Jacques Durand commença par fabriquer des modèles réduits à moteurs thermiques pour Vega au début des années 40. Puis il passa à l'échelle supérieure en 1958 pour construire des voitures à Anthony, avec l'Alta à mécanique Renault, et à Paris et Bordeaux avec la Sera à moteur Panhard. En 1961 il part à Barcelone avec comme projet l'Arista à moteur Panhard mais des problèmes administratifs arrêtèrent l'aventure espagnole. Toujours en Espagne il fabrique des accessoires pour René-Bonnet avant de rencontrer André Morin et de dessiner la Sovam...
En 1969 il part de chez Sovam et crée à nouveau sa propre marque: Jidé, venant des initiales de son propre nom. Cette fois la marque sera à vocation sportive contrairement aux premiers modèles. La production commence à Chatillon sur Thouet en 1969 mais elle la voiture n'est présentée officiellement, au Salon de la Voiture de Course, qu'en 1970. Les premières commandes arriveront grâce aux premiers résultats sportifs...

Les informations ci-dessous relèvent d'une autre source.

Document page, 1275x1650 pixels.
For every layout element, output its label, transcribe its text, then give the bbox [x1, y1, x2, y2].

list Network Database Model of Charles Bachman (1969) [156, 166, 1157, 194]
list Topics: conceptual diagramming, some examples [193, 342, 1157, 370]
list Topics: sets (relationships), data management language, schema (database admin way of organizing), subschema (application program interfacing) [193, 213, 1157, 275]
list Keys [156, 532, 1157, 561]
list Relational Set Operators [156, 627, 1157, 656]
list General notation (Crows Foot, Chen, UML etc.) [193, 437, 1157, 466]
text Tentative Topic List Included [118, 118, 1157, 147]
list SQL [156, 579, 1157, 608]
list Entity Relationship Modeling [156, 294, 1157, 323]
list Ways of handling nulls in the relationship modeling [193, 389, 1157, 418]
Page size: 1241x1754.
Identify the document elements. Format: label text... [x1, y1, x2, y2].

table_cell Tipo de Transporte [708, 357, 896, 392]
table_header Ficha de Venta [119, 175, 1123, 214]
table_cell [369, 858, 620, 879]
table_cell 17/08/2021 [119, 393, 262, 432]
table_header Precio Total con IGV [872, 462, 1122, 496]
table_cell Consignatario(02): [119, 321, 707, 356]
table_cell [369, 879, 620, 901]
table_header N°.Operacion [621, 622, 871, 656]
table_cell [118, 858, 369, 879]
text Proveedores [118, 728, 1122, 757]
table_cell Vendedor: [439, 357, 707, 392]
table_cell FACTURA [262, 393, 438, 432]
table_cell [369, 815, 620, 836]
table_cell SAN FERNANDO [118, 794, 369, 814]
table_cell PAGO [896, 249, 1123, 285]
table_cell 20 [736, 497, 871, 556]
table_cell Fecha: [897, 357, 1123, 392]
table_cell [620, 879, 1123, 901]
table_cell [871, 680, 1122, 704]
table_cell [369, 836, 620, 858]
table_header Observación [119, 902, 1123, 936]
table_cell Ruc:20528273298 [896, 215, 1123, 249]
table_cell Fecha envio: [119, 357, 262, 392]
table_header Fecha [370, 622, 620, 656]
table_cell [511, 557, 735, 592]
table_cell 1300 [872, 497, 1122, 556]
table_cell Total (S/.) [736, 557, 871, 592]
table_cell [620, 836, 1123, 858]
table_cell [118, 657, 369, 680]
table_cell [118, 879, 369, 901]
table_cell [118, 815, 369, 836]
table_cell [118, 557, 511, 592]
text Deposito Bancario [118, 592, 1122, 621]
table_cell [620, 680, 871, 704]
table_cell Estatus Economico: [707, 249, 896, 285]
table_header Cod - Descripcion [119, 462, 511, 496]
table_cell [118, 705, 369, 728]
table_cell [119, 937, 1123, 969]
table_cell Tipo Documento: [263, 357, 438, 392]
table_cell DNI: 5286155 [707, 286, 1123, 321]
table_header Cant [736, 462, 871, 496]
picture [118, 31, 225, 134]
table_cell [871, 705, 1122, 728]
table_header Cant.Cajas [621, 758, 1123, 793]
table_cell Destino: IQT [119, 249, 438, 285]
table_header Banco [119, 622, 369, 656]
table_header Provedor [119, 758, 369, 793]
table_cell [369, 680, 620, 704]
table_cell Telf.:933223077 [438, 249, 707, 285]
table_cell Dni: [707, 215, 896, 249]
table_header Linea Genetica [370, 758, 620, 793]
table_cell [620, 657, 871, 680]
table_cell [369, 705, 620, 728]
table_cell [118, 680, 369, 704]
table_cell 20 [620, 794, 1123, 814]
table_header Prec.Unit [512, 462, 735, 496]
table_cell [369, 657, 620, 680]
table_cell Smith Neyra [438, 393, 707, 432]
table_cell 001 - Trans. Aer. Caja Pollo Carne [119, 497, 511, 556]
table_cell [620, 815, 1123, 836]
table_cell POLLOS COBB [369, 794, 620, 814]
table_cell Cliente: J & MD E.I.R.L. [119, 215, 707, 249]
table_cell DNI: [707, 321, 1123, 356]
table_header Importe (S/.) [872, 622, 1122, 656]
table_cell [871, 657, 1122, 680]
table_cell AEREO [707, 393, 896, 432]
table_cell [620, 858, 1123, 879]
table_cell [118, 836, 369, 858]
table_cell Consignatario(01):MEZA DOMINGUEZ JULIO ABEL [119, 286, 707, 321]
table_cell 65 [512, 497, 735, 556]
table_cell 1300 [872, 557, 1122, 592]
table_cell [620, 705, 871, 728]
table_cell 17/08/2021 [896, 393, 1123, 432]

Le coupé Jidé est minuscule avec une longueur de seulement 3,59 m et une hauteur d'un mètre ! La ligne est trapue, tendue et s'inspire de celle de la Ford GT40. Comme tous les autres, il reprend des éléments de la série avec des phares de Matra 530 sous bulles, un pare-brise de Renault Floride mais cette fois-ci à l'endroit contrairement à la Sovam, des feux arrières et des poignées de portes de Renault 8. En 1970 le kit (la carrosserie, les portes, les capots, le châssis incorporé avec traverse avant Renault et le tableau de bord) était vendu pour 6300 Francs. Pour 10000 F, la voiture pouvait être livrée montée mais toujours sans moteur et train avant. Pour cela, il fallait dépenser 23800 F pour la version 1300 Gordini. L'accès à l'habitacle est très délicat du fait de la faible hauteur de l'engin et du câble d'acier incorporé dans la fibre et ceinturant le pare-brise et les portes. Il ne permet pas à celles-ci d'empiéter sur le toit. Une fois assis dans le baquet, avec les jambes décalées vers la droite à cause du pédalier, on se retrouve face à une instrumentation complète. La Jidé sera l'une des seules "kit-car" à avoir passé tout les tests d'homologation à l'UTAC (choc frontal, tenue de route, freinage, …) en 1972, impliquant la destruction de 2 voitures complètes. Tous les exemplaires construits jusqu'en 1973 auront une carte grise au nom de Jidé. C'est donc à partir de ce moment qu'elles recevront un numéro de châssis national au nom de Jidé (numéro à 6 chiffres partant du numéro 100). En 1973 le service des Mines n'accepte plus les Jidé et après un dernier passage collectif (environ 12 voitures), toutes celles finies après auront une homologation individuelle.
A part l'exception CG qui se fournira en moteur chez Simca, Jidé fait comme les autres et adapte ses châssis aux mécaniques Renault. Les moteurs sont tous en position centrale arrière mais reçoivent deux montages différents. La première proposition était d'avoir un des moteurs 1100 ou 1300 des R8 Gordini. D'une puissance de 88 ch DIN à 6700 tr/min, les performances du 1300 annoncées sont de 202 km/h, le 400m en 15,8 s et 1000m en 30s. Pour un prix de 23800 F, la Jidé est une sérieuse rivale pour l'Alpine A110 1300 v85 moins performante. Sur ce montage du moteur en position centrale, la boîte (à couple conique) devait être inversée par rapport à celle des R8, comme sur les Formule Renault. Pour l'anecdote, les trois premières Jidé 1300 ont reçu des moteurs achetés directement à Sovam.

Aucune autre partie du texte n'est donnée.